Statistics is an indispensable tool for the understanding of various economic problems and in the functioning of an economy. The following points highlight the scope of statistics in economics.
1. Assessing the performance of an economy: Statistics provides the basis for analysing the performance of an economy and comparing it with other economies. For example, data on national income for different years can be used to assess the economic performance of the concerned economy over a period of time.
2. Analysing economic problems: The magnitude of economic problems such as unemployment, poverty, illiteracy and population can be judged with the help of statistical data.
3. Analysing the relationship between economic variables: Relationship between two or more economic variables can be assessed with the help of statistical data which helps in establishing a cause and effect relationship.
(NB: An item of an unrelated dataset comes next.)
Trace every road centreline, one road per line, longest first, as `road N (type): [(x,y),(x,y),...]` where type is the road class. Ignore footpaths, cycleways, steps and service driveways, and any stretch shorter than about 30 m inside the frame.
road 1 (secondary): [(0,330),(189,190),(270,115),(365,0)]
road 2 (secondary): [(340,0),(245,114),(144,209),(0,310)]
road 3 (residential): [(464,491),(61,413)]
4. Base for economic theories and models: No economic theory or model can be constructed without relevant statistical experiments.
5. Formulation of policies: Statistics helps the government and the policy makers in formulating various policies for economic development. For example, policies on poverty and unemployment are based on relevant statistical data.
6. Facilitates research: Statistical data forms the base for research and studies. Various statistical tools and techniques are employed in research and studies such as analysing the effect of one variable on another.
7. Forecasting: Economic forecasting such as price trends and market situations have statistics as the base. It is on the basis of appropriate statistical data that suitable future plans and policies can be formulated.